Artbildung basiert auf der biologischer Isolation. Werden Populationen im biologischen Sinn voneinander isoliert findet keine Fortpflanzung zwischen Individuen der entsprechenden Populationen mehr statt. Es findet kein Genfluss zwischen den Genpools der Populationen statt. Unabhängige Entwicklung der Genpool, durch beispielsweise unterschiedliche Umweltbedingungen oder Mutationen, können dazu führen das sich die Genpool so weit auseinander entwickeln, dass zwei neue Arten entstehen.
Ist die adaptive Radiation eine sympatrische Artbildung?

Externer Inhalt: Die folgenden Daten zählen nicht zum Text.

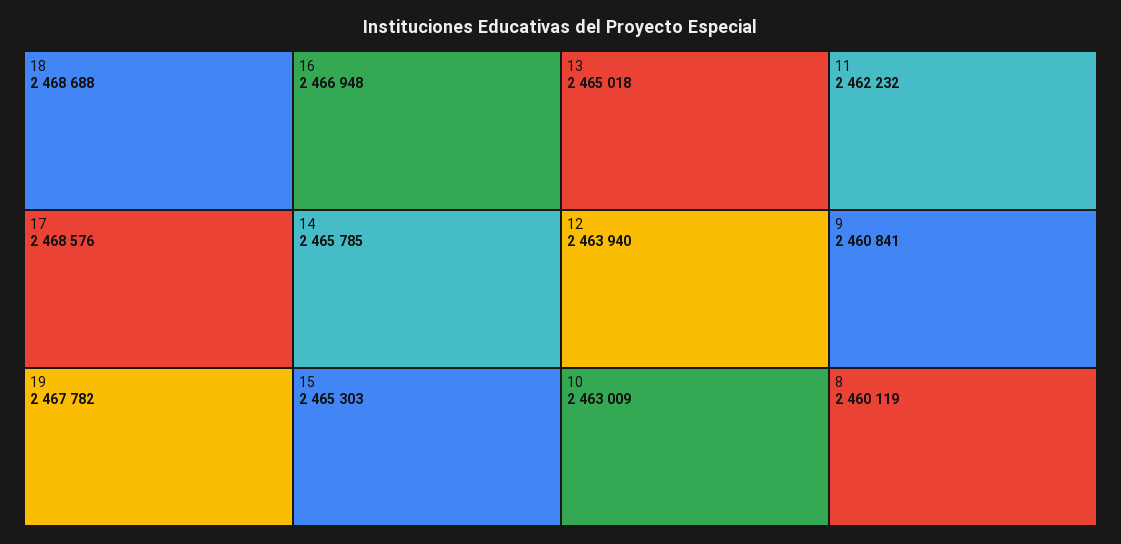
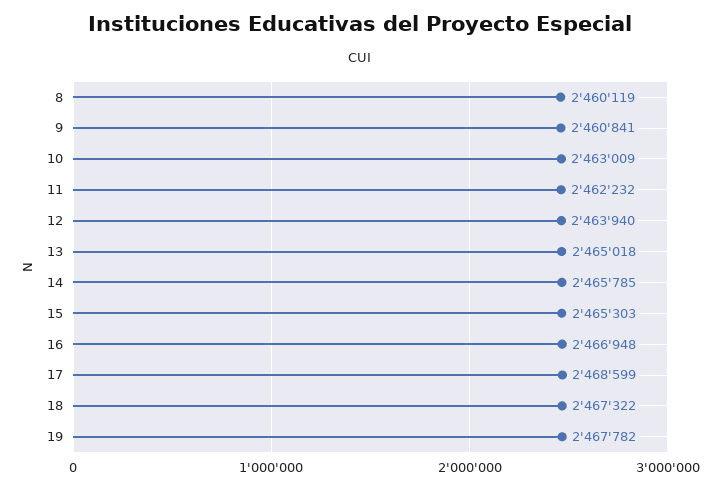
  {
-   "18": 2468688,
+   "18": 2467322,
-   "17": 2468576,
+   "17": 2468599,
    "19": 2467782,
    "16": 2466948,
    "14": 2465785,
    "15": 2465303,
    "13": 2465018,
    "12": 2463940,
    "10": 2463009,
    "11": 2462232,
    "9": 2460841,
    "8": 2460119
  }

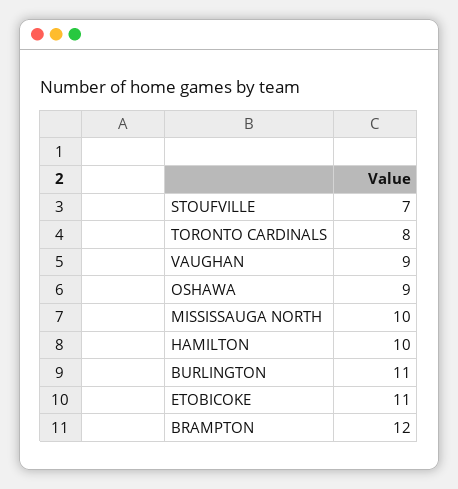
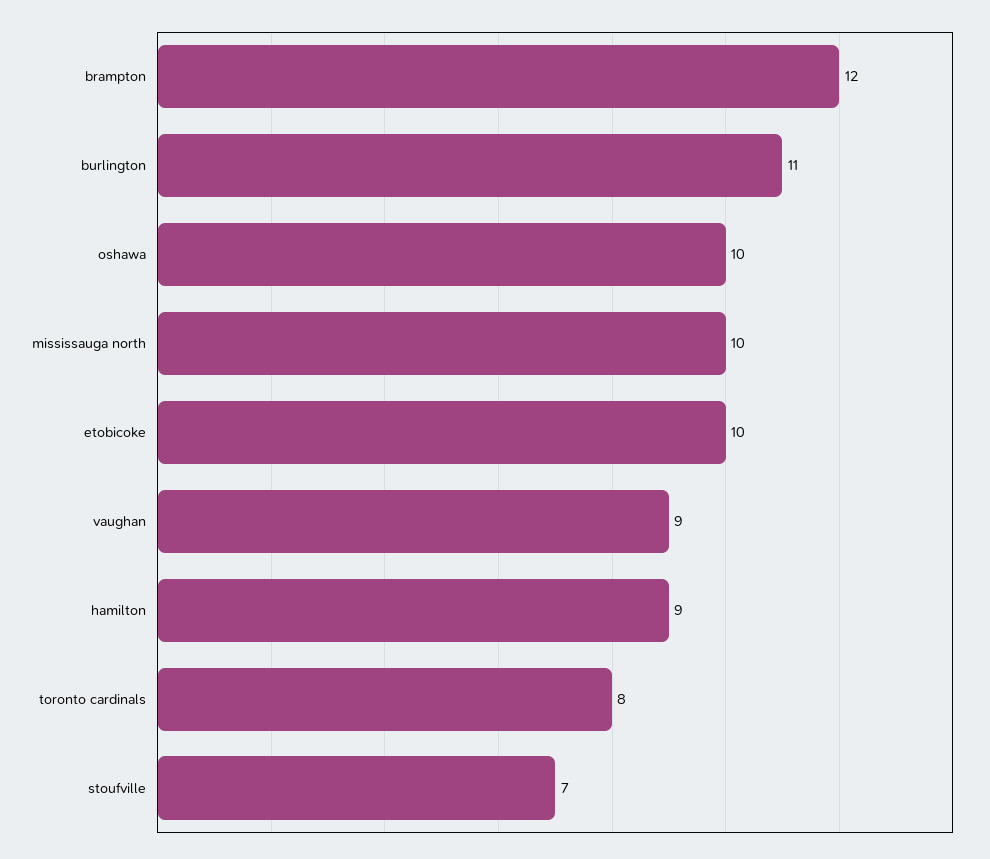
  {
    "STOUFVILLE": 7,
    "TORONTO CARDINALS": 8,
    "VAUGHAN": 9,
-   "OSHAWA": 9,
+   "OSHAWA": 10,
    "MISSISSAUGA NORTH": 10,
-   "HAMILTON": 10,
+   "HAMILTON": 9,
    "BURLINGTON": 11,
-   "ETOBICOKE": 11,
+   "ETOBICOKE": 10,
    "BRAMPTON": 12
  }

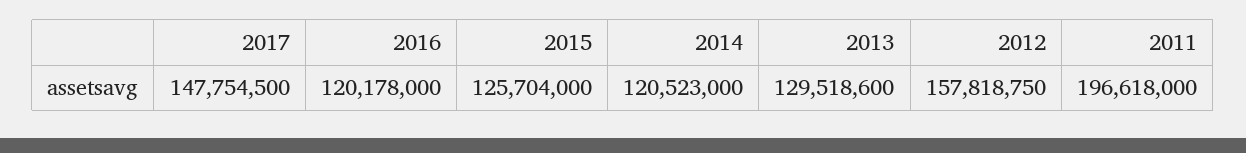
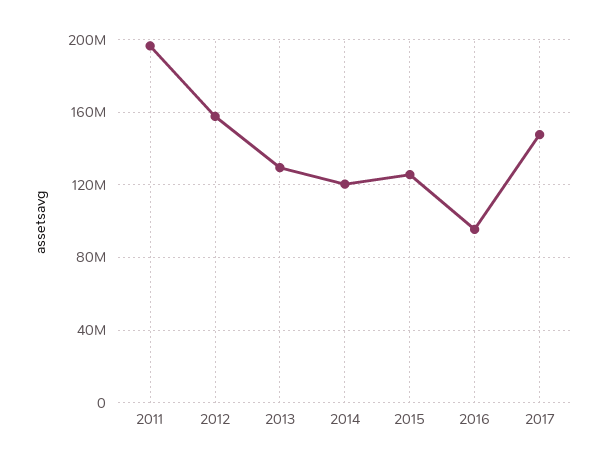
  {
    "2017": 147754500,
-   "2016": 120178000,
+   "2016": 95000000,
    "2015": 125704000,
    "2014": 120523000,
    "2013": 129518600,
    "2012": 157818750,
    "2011": 196618000
  }

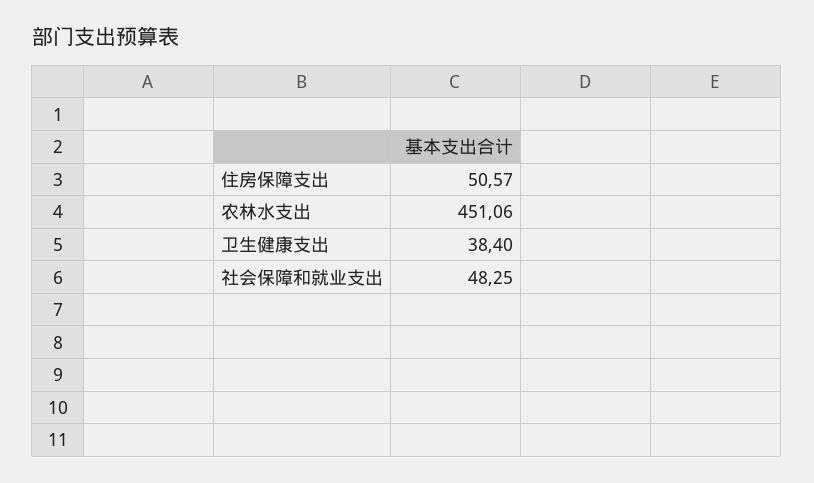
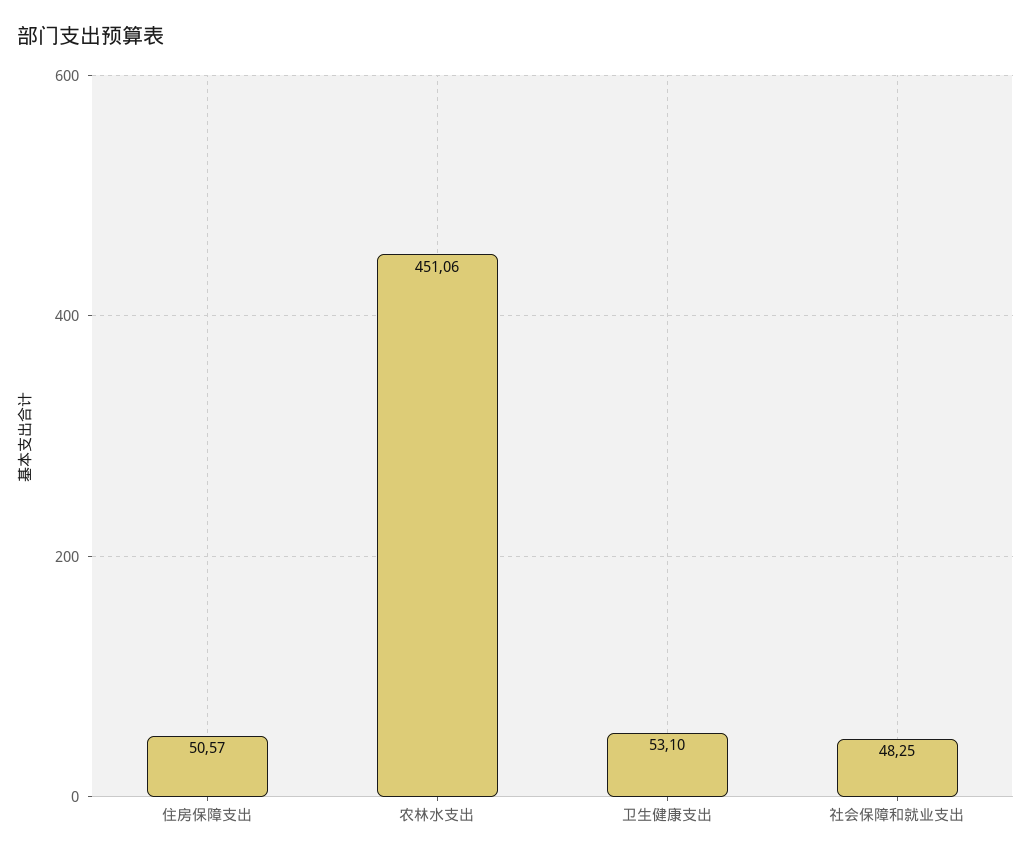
  {
    "住房保障支出": 50.57,
    "农林水支出": 451.06,
-   "卫生健康支出": 38.4,
+   "卫生健康支出": 53.1,
    "社会保障和就业支出": 48.25
  }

Adaptive Radiation ist nicht allein auf sympatrische Artbildung zurückzuführen. Adaptive Radiation ist typischerweise ein Resultat aus verschiedenen zusammenwirkenden Isolationsprozessen (auch geographische Isolation).
Wie kommt es zu einer sympatrischen Artbildung?
Zur sympatrischen Artbildung kommt es wenn reproduktive Isolationsmechanismen dazu führen, dass sich Individuen von zwei Teilpopulationen einer Art nicht mehr miteinander paaren. Die Reproduktive Isolation führt dazu, dass kein Genfluss zwischen den Teilpopulationen stattfindet. Dadurch ist eine Artneubildung innerhalb eines Lebensraumes möglich.